I was first exposed to fractals in elementary school. The tech teacher at the time was familiar with open-source software, installing programs like TuxType and TuxPaint on the school's computers. This collection also included XaoS, a fun, easy-to-use program that lets you spend hours zooming around many different fractals.
Fractal generation and exploration makes for a great programming challenge, requiring smooth graphical performance and fast, precise calculations. I first got a taste of the code through a simple Mandelbrot viewer that I contributed to on GitHub. Following this, I was inspired to give the challenge my own go.
This also gave me a chance to study OpenCL, which allows for fast parallel computing on GPUs. The speed difference between this and CPU-bound calculations is undeniable, and can be tested by changing a compile-time flag.
double
is a very precise type, but its limits can be found after zooming for a while. The image will begin to stretch and distort, before falling apart into a mess of colored bars:
XaoS does not suffer like this, and can actually zoom in much further. In an effort to match these capabilities, I began implementing a fixed-point alternative to double
.
The largest type I could send to the GPU through OpenCL is a uint64_t
; however, this is the same bit-size as double
, so a pair of uint64_t
s are needed to achieve superior precision. This lead me to fixed-point arithmetic and a library called r128, which uses two uint64_t
s to provide Q64.64 fixed-point numbers.
However, double
already uses 52 bits for its mantissa; a jump to 64 bits is not that significant. By modifying r128, I was able to give more bits to the fractional part of the number.

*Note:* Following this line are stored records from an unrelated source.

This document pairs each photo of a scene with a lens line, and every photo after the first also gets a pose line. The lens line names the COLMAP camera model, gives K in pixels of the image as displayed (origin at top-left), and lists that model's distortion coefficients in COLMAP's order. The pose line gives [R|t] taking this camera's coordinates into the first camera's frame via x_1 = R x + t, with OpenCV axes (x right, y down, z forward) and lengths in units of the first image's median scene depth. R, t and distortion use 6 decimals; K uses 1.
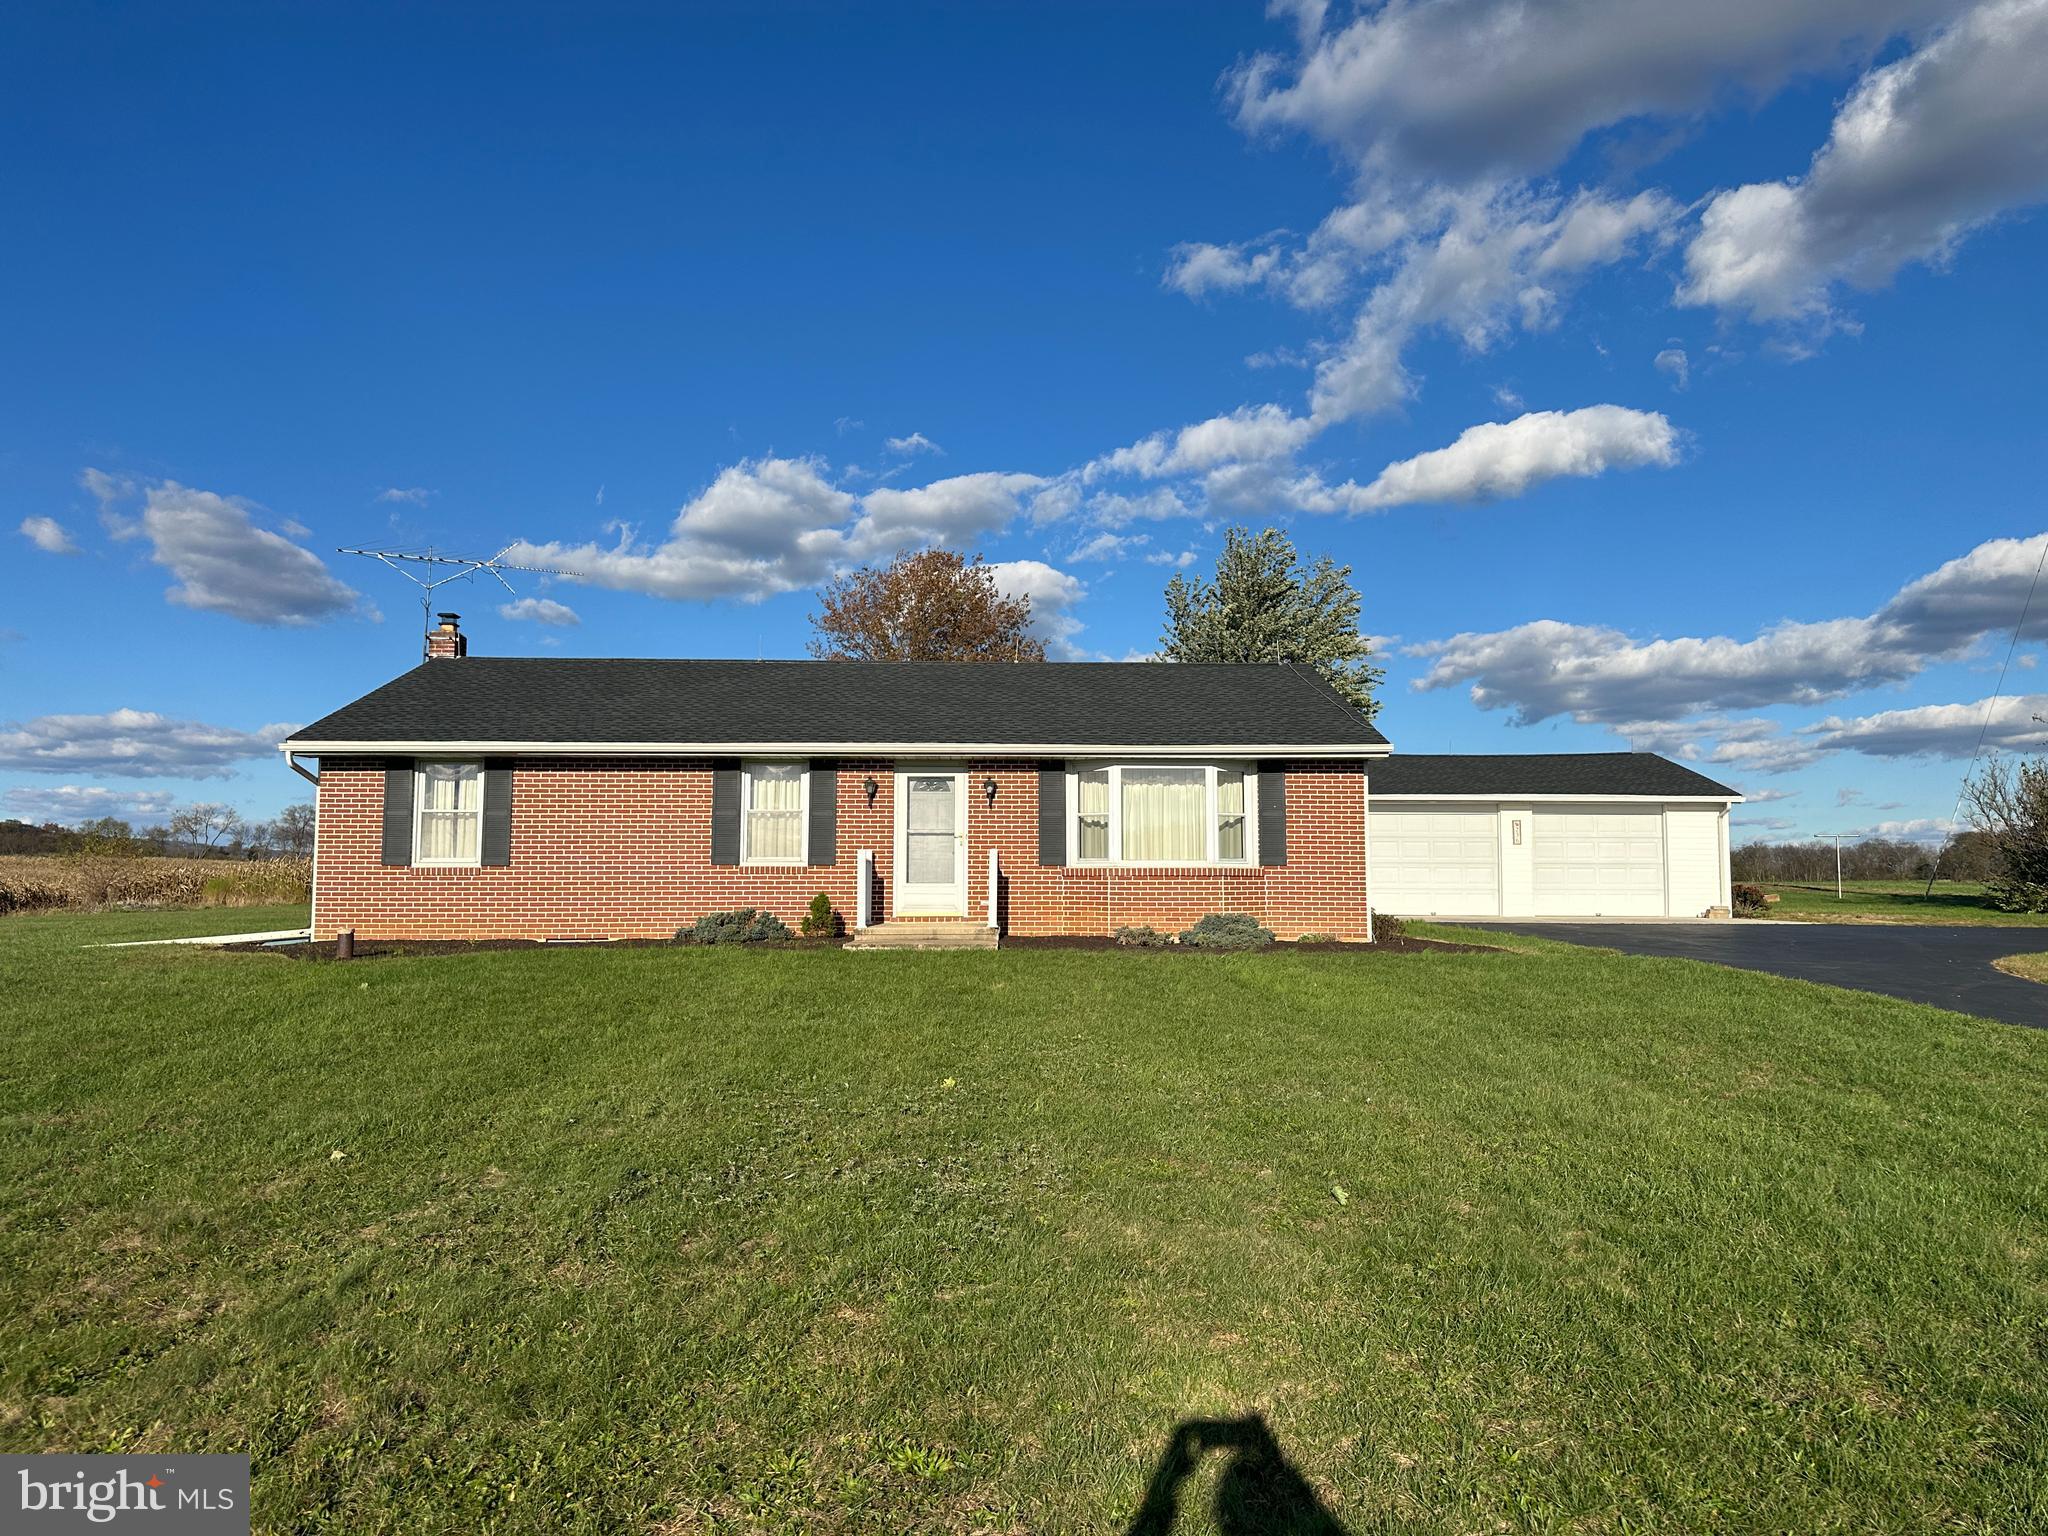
lens RADIAL K [[1405.2, 0, 1025.0], [0, 1405.2, 768.9], [0, 0, 1]] dist [0.162704, -0.306212]
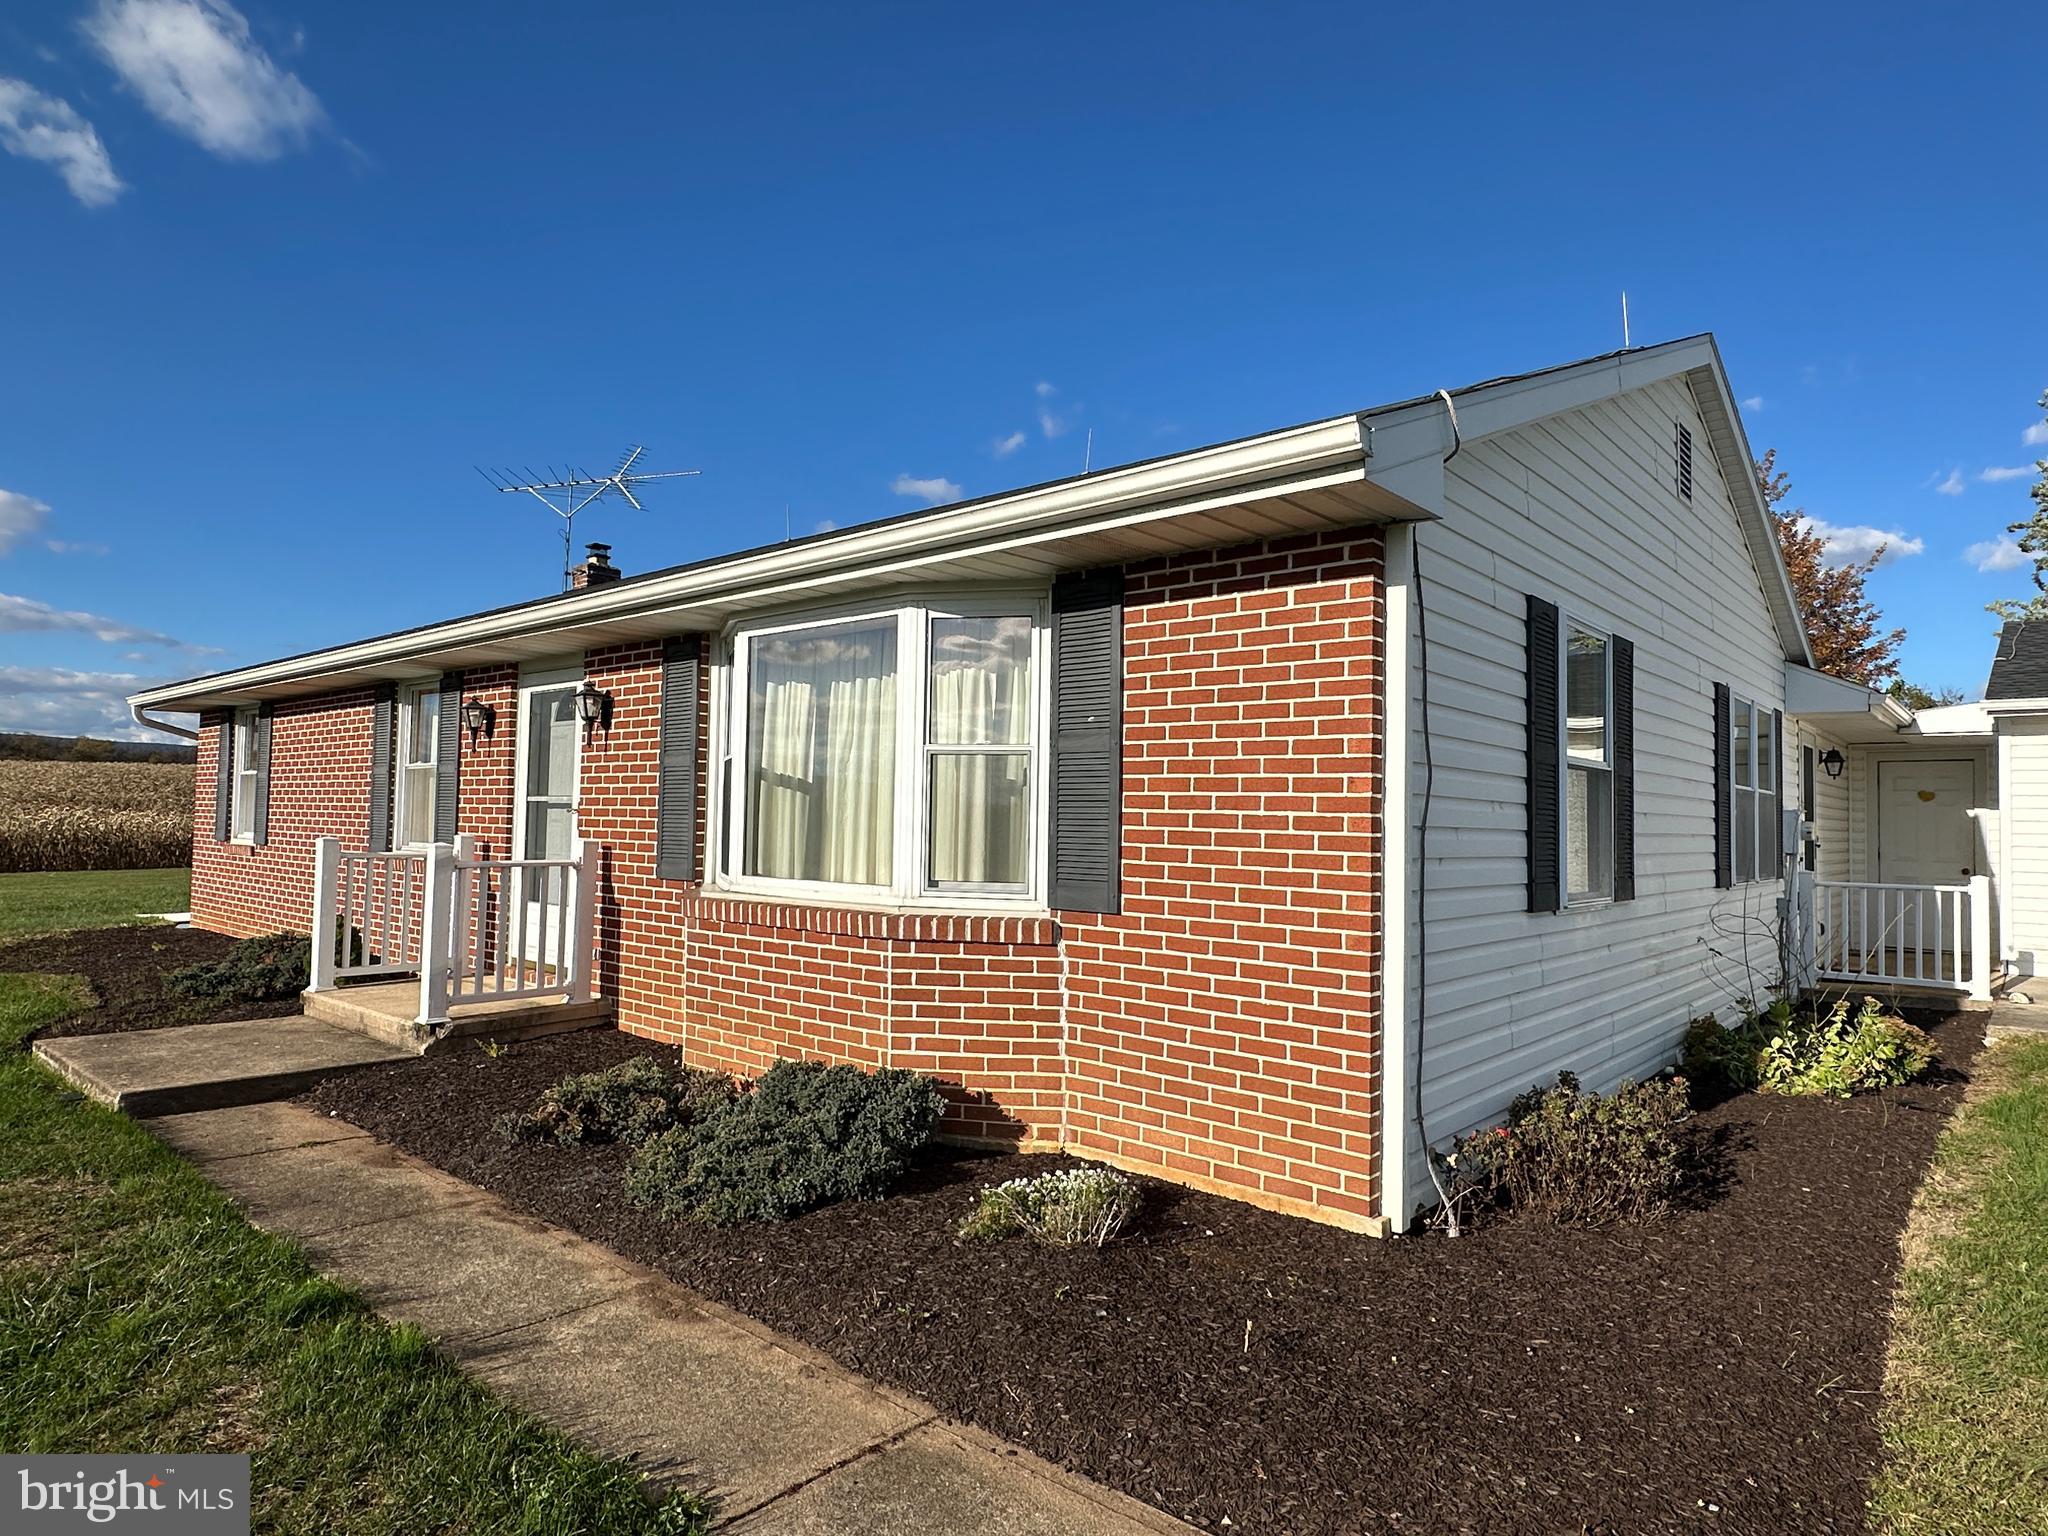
lens RADIAL K [[1194.4, 0, 1022.8], [0, 1194.4, 770.6], [0, 0, 1]] dist [0.001062, 0.000061]
pose [[0.731458, -0.015795, -0.681704, 0.343912], [0.033975, 0.999334, 0.013300, 0.033999], [0.681040, -0.032889, 0.731507, 0.807030]]
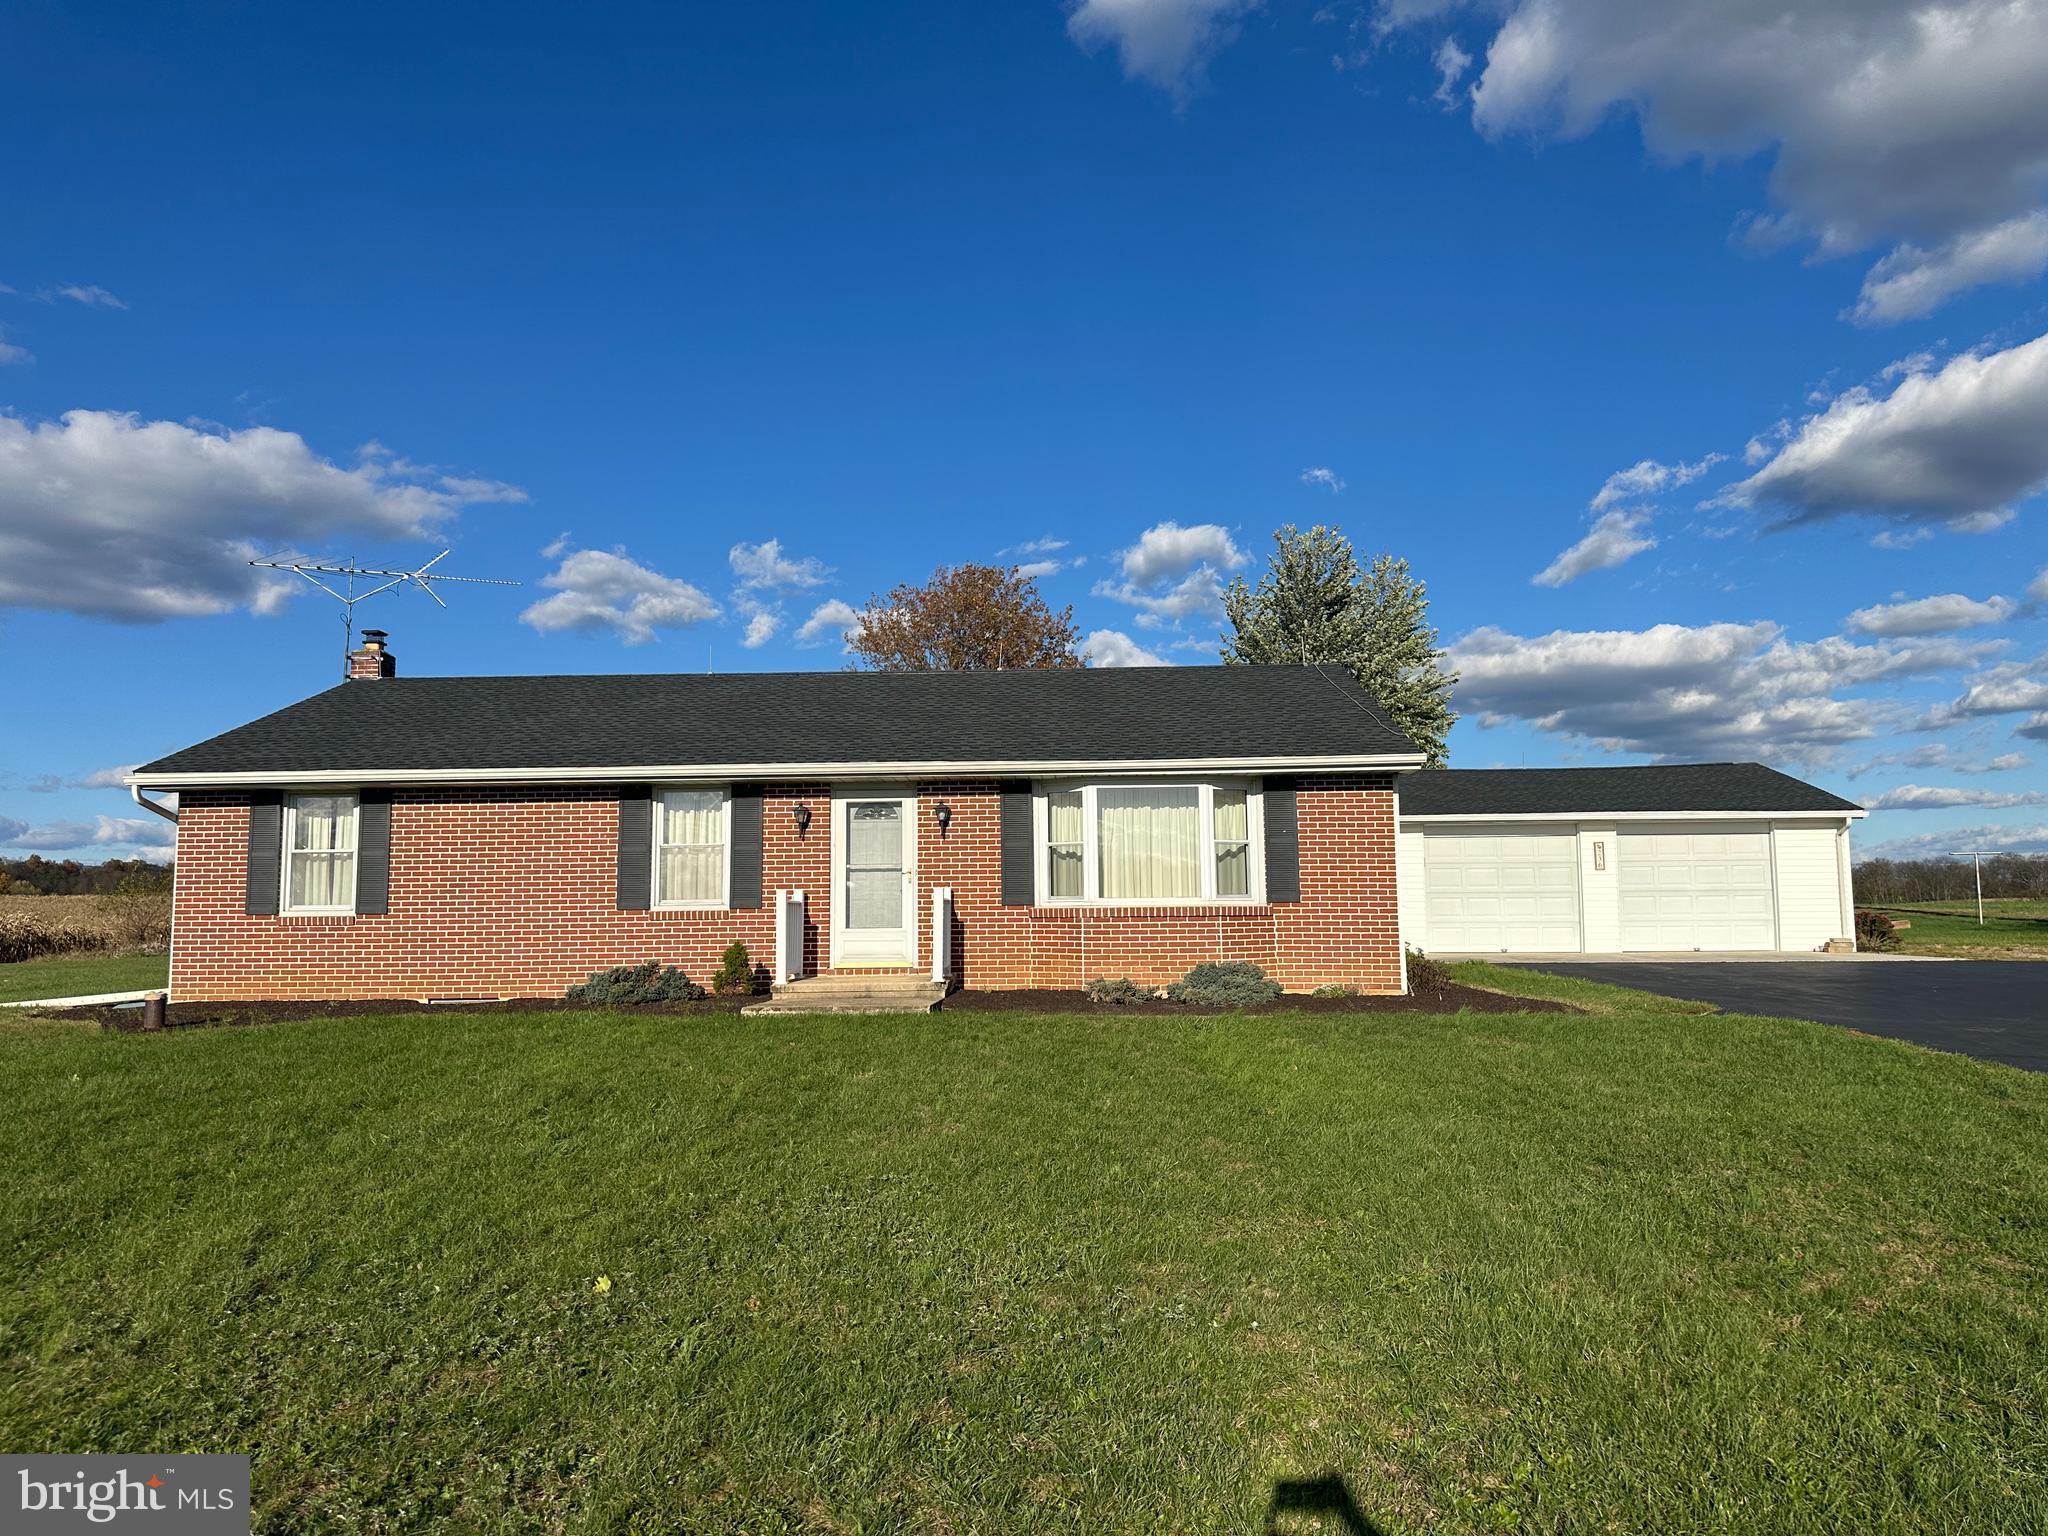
lens RADIAL K [[1402.8, 0, 1018.7], [0, 1402.8, 771.5], [0, 0, 1]] dist [0.133491, -0.196550]
pose [[0.997609, -0.017503, -0.066854, 0.077431], [0.016394, 0.999719, -0.017100, 0.002913], [0.067135, 0.015963, 0.997616, 0.161909]]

Since the Mandelbrot set is also contained to just a small region around the origin (0, 0), the fixed-point format could be changed to Q4.124 to provide twice as many fractional bits while still rendering the entire fractal.
Below is the Mandelbrot set generated with double
(left) and Q4.124 fixed-point (right). There are some major differences in the larger outlines of the fractal, but the fixed-point version shows additional details further inside.
Returning to the point where the floating-point implementation fell apart, the fixed-point version is able to zoom much closer to the center of the image. It even reaches a change from pink to blue that is barely visible in the original shot:
The fixed-point implementation puts up a decent fight against XaoS. Unlike the original double
implementation that stretches and collapses into horizontal bars, the fixed-point version sees a pixelated distortion instead:
Pushing in further, the fixed-point image becomes very poor.
We actually find ourselves near the limits of XaoS though: zooming to the center of this design results in a similar distortion.
There are two secrets to the performance of XaoS, one of precision and another of speed. For precision, XaoS uses the 80-bit extended-precision format built into x86 processors. I chose to avoid this since it is not OpenCL compatible.
For my program, using OpenCL was a necessity for smooth framerates. double
calculations could be done at 60+ FPS all the way to its limits; fixed-point calculations started around 50 FPS and slowly decreased with zooming. Keeping to the CPU resulted in a performance drop of at least 50%.
XaoS overcame its CPU-bound limitation by realizing a unique algorithm that predicts future pixels based on previous calculations. Reimplementing this strategy would be a whole new challenge on its own.
happy-fractal has compile-time switches for OpenCl and the fixed-point implementation. A third switch will do a "benchmark" that times a specific zoom sequence. This is how the four combinations run on my computer (Ryzen 1700X, 750 Ti):
floating-point, OpenCL: 4.95962s
floating-point, CPU: 10.30790s
fixed-point, OpenCL: 10.12300s
fixed-point, CPU: 34.11120s